In the Azure portal select “Virtual networks”. Once again if the item is not shown, click on “Browse”, search for virtual networks and mark them as favorite.

Create a virtual network by clicking “Add”. Fill out the required fields and click on “Create” (Figure 3).

Figure 3. Create a virtual network.

If desired, it is possible to add multiple subnets, for example one for the front-end servers and one for the back-end servers.

Step 3. Create a Virtual Network Gateway (Azure)

The virtual network gateway is the gateway on the Azure end, so sending and receiving data will go through this gateway. In this step the purpose of the Site-to-Site VPN should be considered. Depending on the requirements a choice can be made between route-based and policy-based VPN types.

Route based: (Dynamic routing) will support multiple VPN connections and uses IKEv2.
Policy Based: (Static routing) supports a single VPN connection and works with IKEv1.

*When a virtual network gateway is re-created it will come with a new public IP address from Microsoft. Keep in mind to change the (old) IP address in the VPN endpoint device that is used on-premises.

In the Azure portal select “Virtual networks gateways” and click “Add”. Fill out the required fields and click on “Create” (Figure 4).

*Provisioning a virtual network can take up to 45 minutes.

In the next step fill out the information provided below and shown in detail in Figure 4.

Virtual network: Select the virtual network that has been created in step 2.
Public IP addresses: Select Azure’s public IP address.
Gateway type: Select VPN.
VPN type: Select Route-based.

Figure 4. Create virtual network gateway.
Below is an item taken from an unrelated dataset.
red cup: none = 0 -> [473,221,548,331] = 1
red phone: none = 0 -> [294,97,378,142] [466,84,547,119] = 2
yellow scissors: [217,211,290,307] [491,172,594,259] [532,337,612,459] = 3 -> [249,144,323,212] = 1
Step 4. Create a Local Network Gateway (on-premises)

The local network gateway is the gateway that will be configured with the details of the on-premises network. The following information must be verified:

IP addresses: This must be the IP address of the VPN endpoint device located on-premises.
Address space: All the address spaces that’s being used on-premises.

*The address space used on-premises may have absolutely no overlap with the address space in Azure!
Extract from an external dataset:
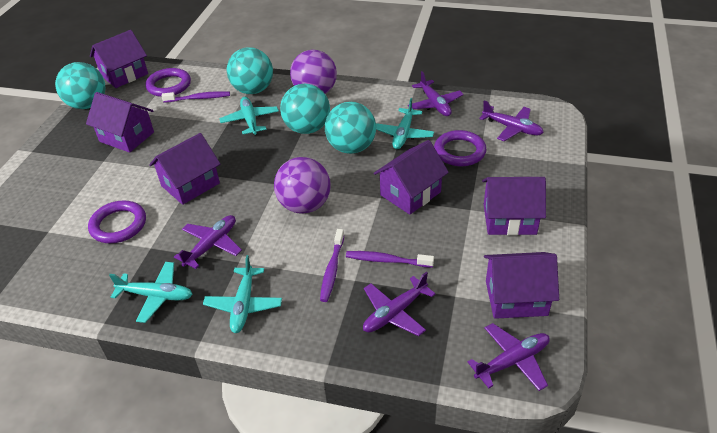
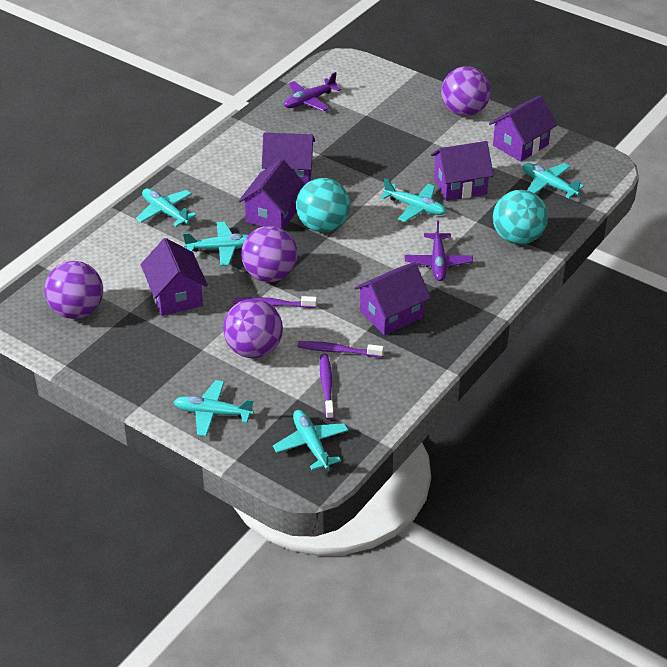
purple ball: [274,157,331,214] [290,50,337,94] = 2 -> [45,261,103,319] [223,299,283,358] [241,226,298,282] [441,66,491,116] = 4
purple plane: [174,215,242,269] [363,272,436,336] [408,71,464,116] [468,323,550,391] [479,100,544,141] = 5 -> [284,72,341,111] [405,221,473,281] = 2
purple ring: [88,201,146,243] [145,68,191,97] [434,130,487,166] = 3 -> none = 0
turquoise ball: [55,62,105,109] [227,47,273,94] [280,84,330,134] [325,102,376,154] = 4 -> [296,178,350,232] [493,190,548,245] = 2
turquoise plane: [109,262,193,323] [203,255,282,333] [219,97,279,135] [376,98,434,149] = 4 -> [136,188,196,227] [174,380,254,436] [183,222,248,266] [273,410,348,470] [380,178,446,222] [523,163,584,198] = 6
In the Azure portal select “Local networks gateways” and click “Add”. Next, fill out the required fields and click on “Create” (Figure 5).

Figure 5. Create local network gateway.

When creating multiple VPN connections, for example to different locations and/or companies, this step should be performed for each connection.
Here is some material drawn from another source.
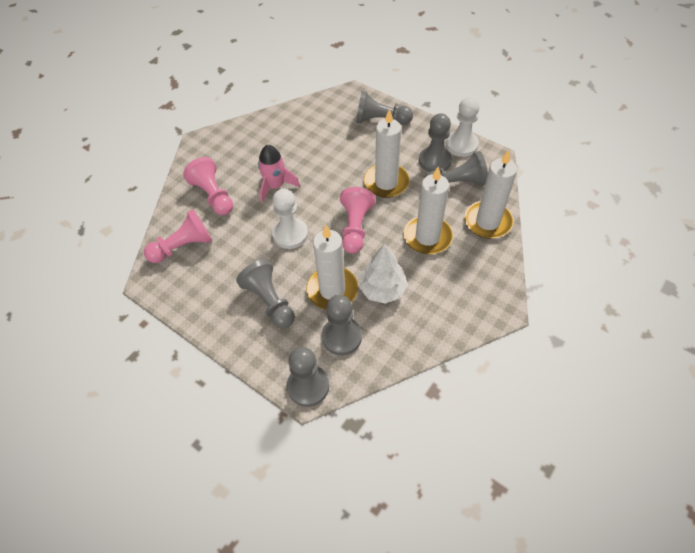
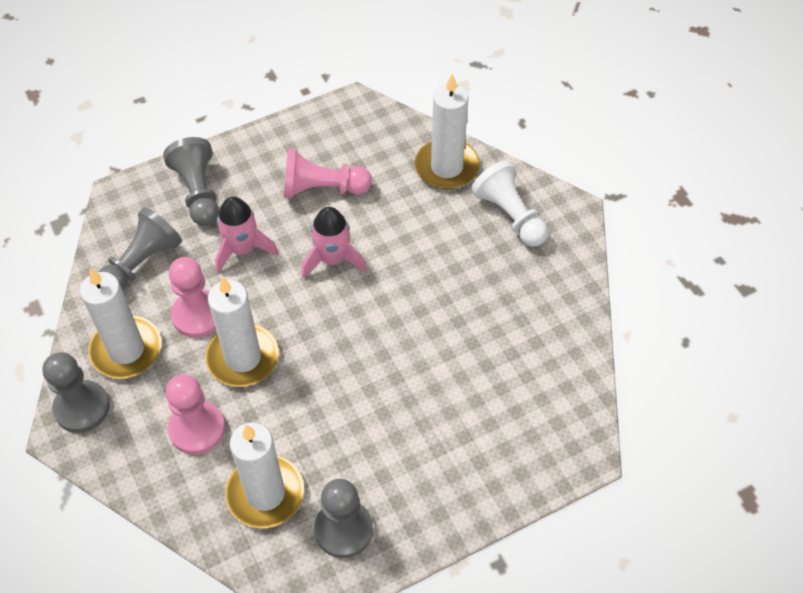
grey pawn: [236,260,295,329] [287,347,329,407] [322,295,362,355] [356,91,413,125] [419,113,452,172] [424,151,488,186] = 6 -> [43,352,110,433] [99,207,182,291] [163,137,219,226] [314,479,373,558] = 4
pink rocket: [258,145,300,203] = 1 -> [215,197,279,273] [302,207,367,279] = 2
white pawn: [272,189,308,249] [446,97,479,157] = 2 -> [471,160,548,247] = 1
white tree: [359,244,408,304] = 1 -> none = 0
Step 5. Create a VPN connection

Once the local network is created a new connection can be added. This step can be executed directly after the local network gateway has been created. Click on “Connections” and click “Add”. Fill out the required fields and click on “OK” (Figure 6).

In the next step fill out the information provided below and shown in detail in Figure 6.

Virtual network gateway: Select the virtual network gateway that was created in step 3.
Local network gateway: This option cannot be changed. The VPN connection must be added to the local network gateway that was created in step 4.
Shared key (PSK): This key will be used for encryption for the connection. Type in a random mix of letters and numbers (do not use special characters in the key). Make sure that this exact key will be used for the configuration of the VPN connection on-premises.

Figure 6. Add Connection configuration.

Step 6. Check if the connection is working

The VPN connection needs to be successfully configured in both Azure and the VPN endpoint device on-premises. Once the configuration on both sides is finished, it is possible to check the connection status.

Go to “Local network gateway” and click on the connection. The local network gateway settings will be visible, click on “Connections” and select the connection. The information displayed here is showing the current connection status and data traffic, see Figure 7 for details. It is also possible to see the connection properties of the VPN connection as presented in Figure 8.

To open directly the VPN connections, click on “Browse” in the Azure Portal, search for connections and mark them as favorite.

Figure 7. VPN Connection details.

Figure 8. Properties of the configured VPN connection.

If executed all steps as described above, a successful VPN connection between the on-premises environment and the Azure environment has been established.